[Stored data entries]
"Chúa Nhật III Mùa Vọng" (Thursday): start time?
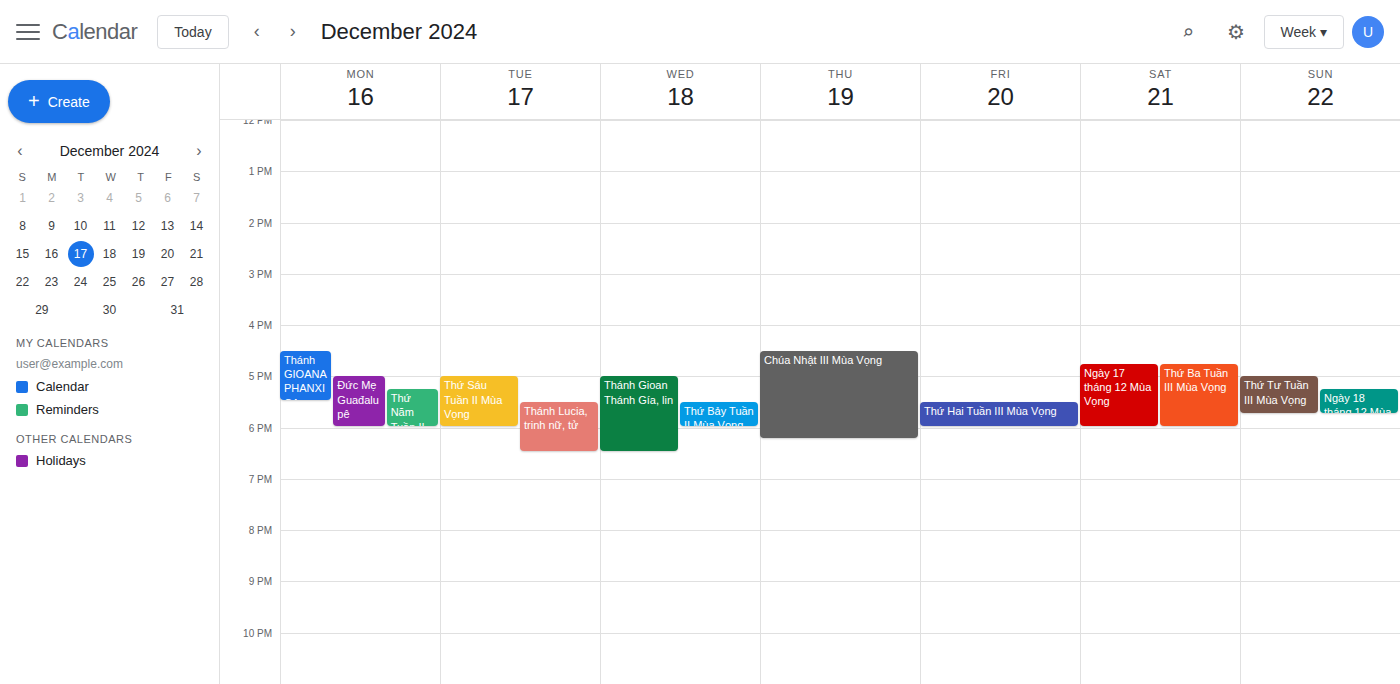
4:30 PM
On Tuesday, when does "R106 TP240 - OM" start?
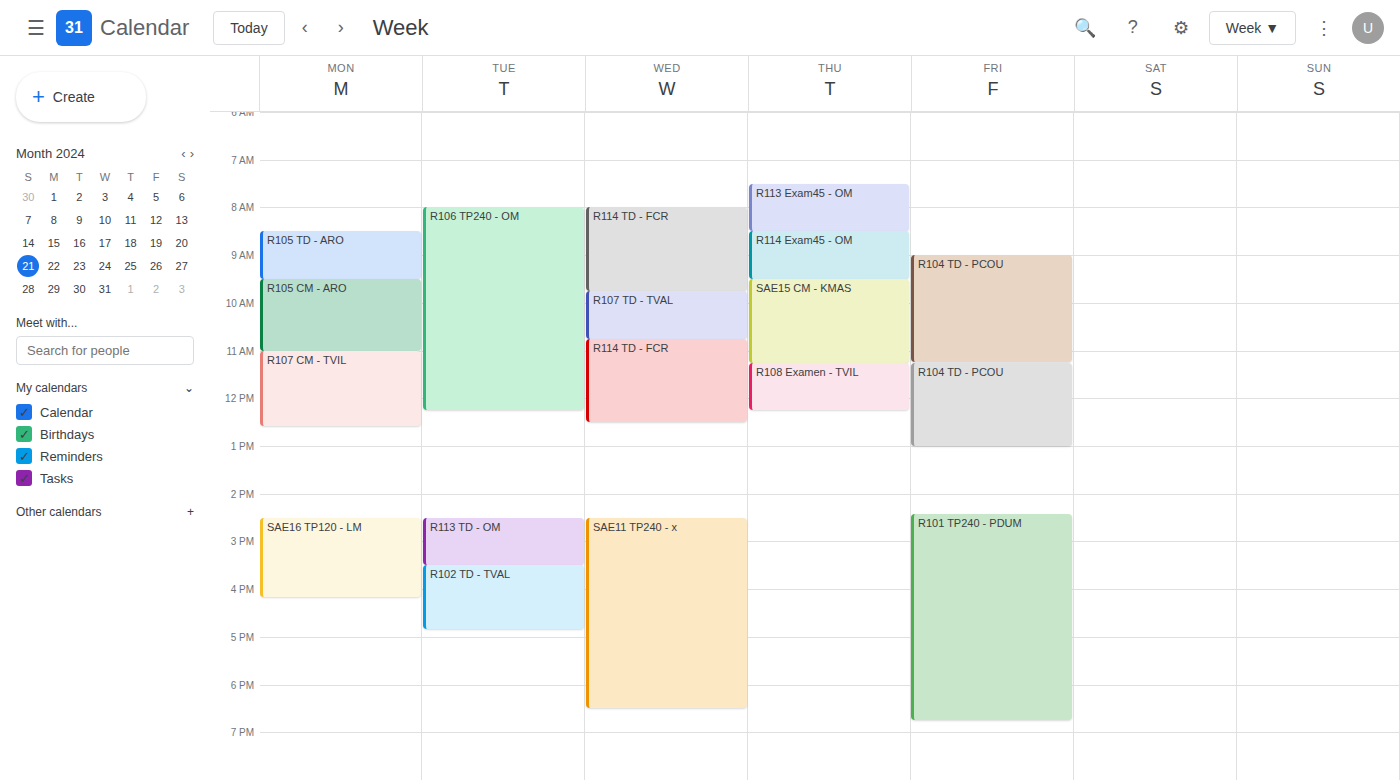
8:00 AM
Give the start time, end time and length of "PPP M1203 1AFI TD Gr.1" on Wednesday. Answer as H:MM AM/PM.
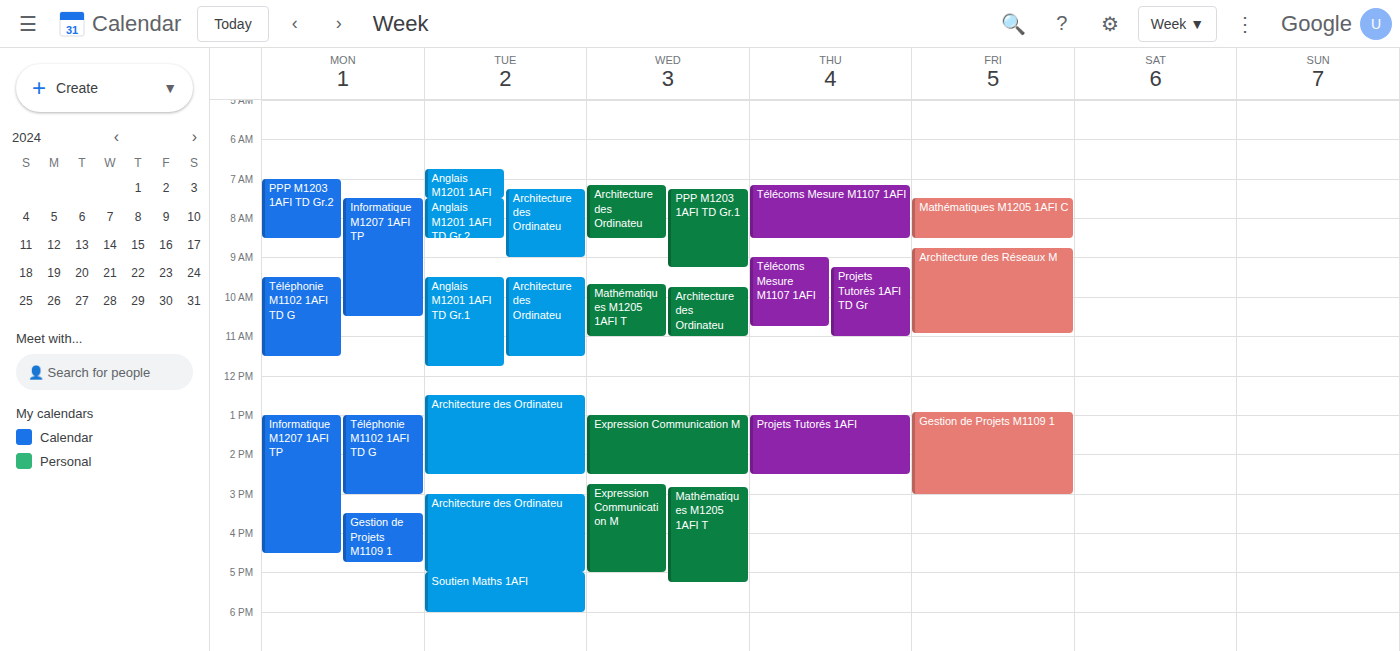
* * *
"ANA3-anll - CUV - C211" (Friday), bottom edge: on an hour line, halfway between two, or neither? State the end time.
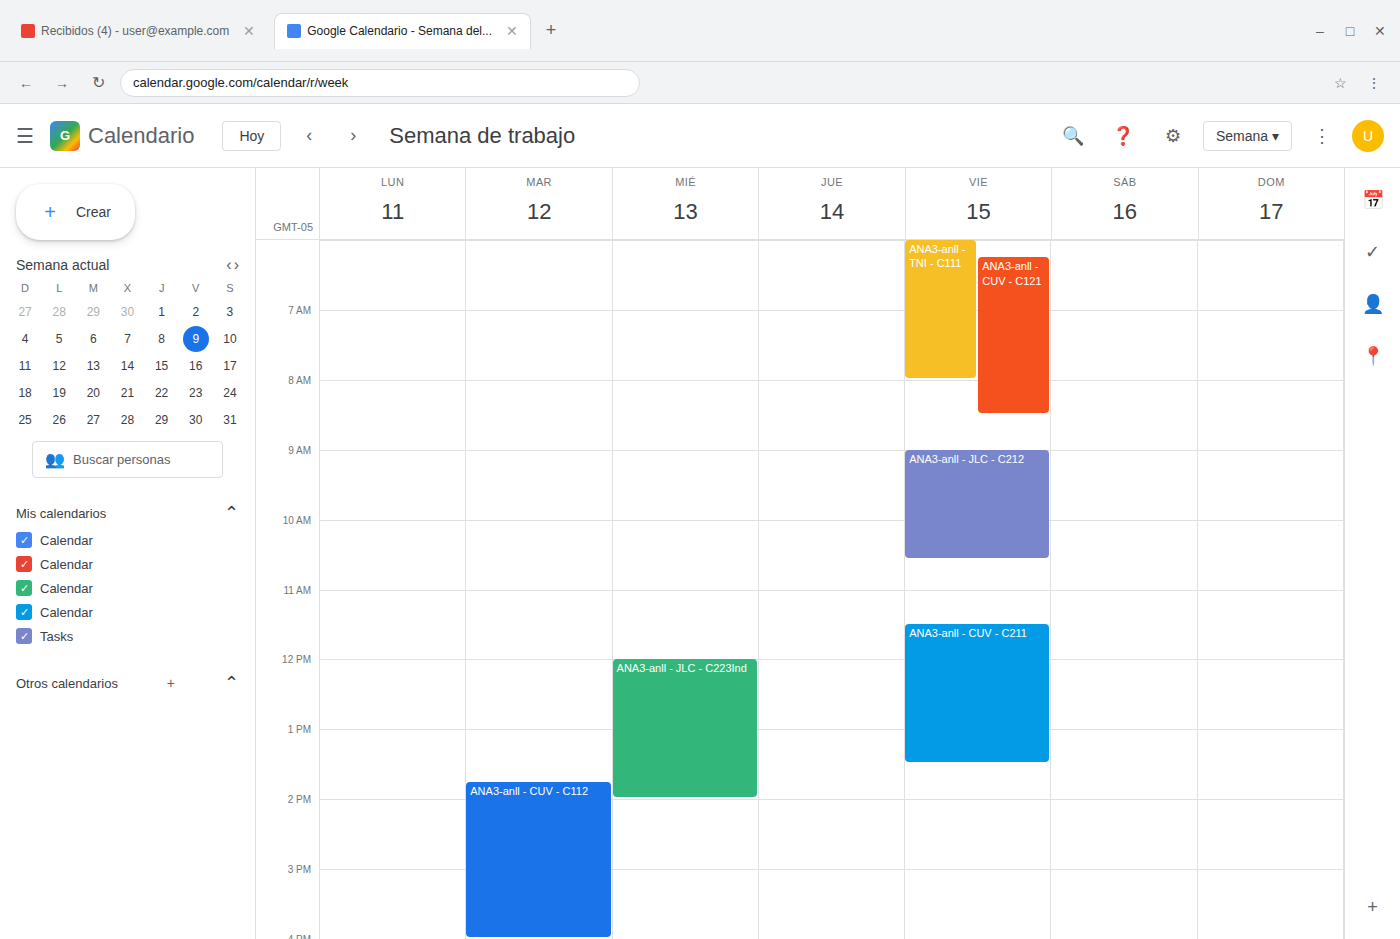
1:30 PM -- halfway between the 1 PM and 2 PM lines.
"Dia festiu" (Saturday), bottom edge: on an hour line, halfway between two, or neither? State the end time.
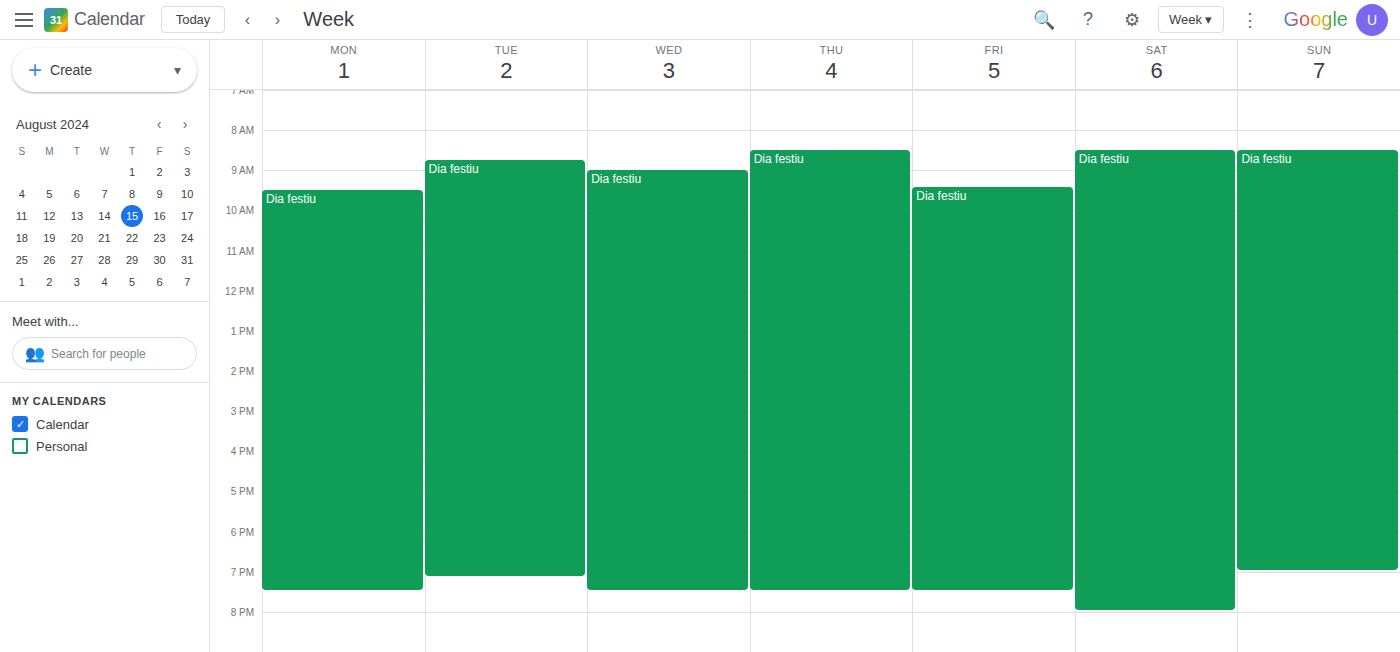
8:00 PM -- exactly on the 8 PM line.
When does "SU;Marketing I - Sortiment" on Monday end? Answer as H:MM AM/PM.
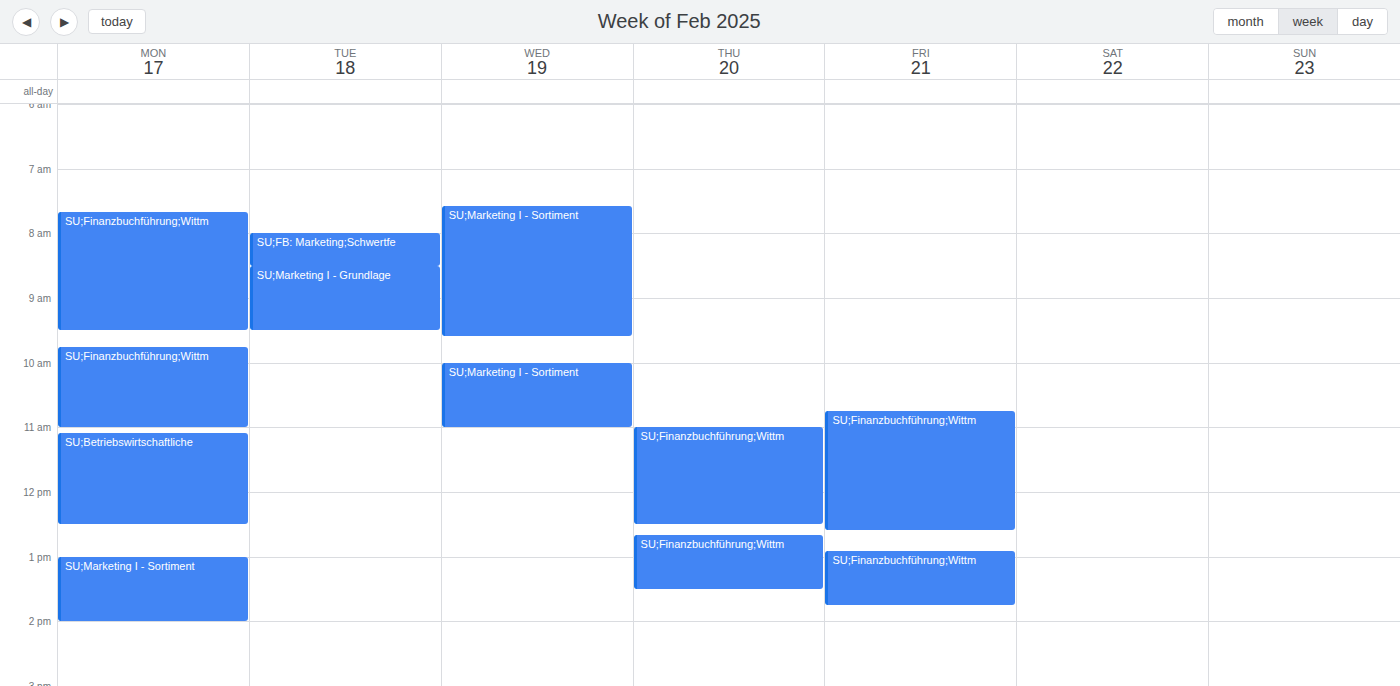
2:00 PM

Task description
Take everything from the line containing "On Tuesday, when" down to the line containing "Give the start", change "Wednesday" to "Friday", and write those lines out again with nothing else altered. Leave the pictures out.

The answer
On Tuesday, when does "R106 TP240 - OM" start?
8:00 AM
Give the start time, end time and length of "PPP M1203 1AFI TD Gr.1" on Friday. Answer as H:MM AM/PM.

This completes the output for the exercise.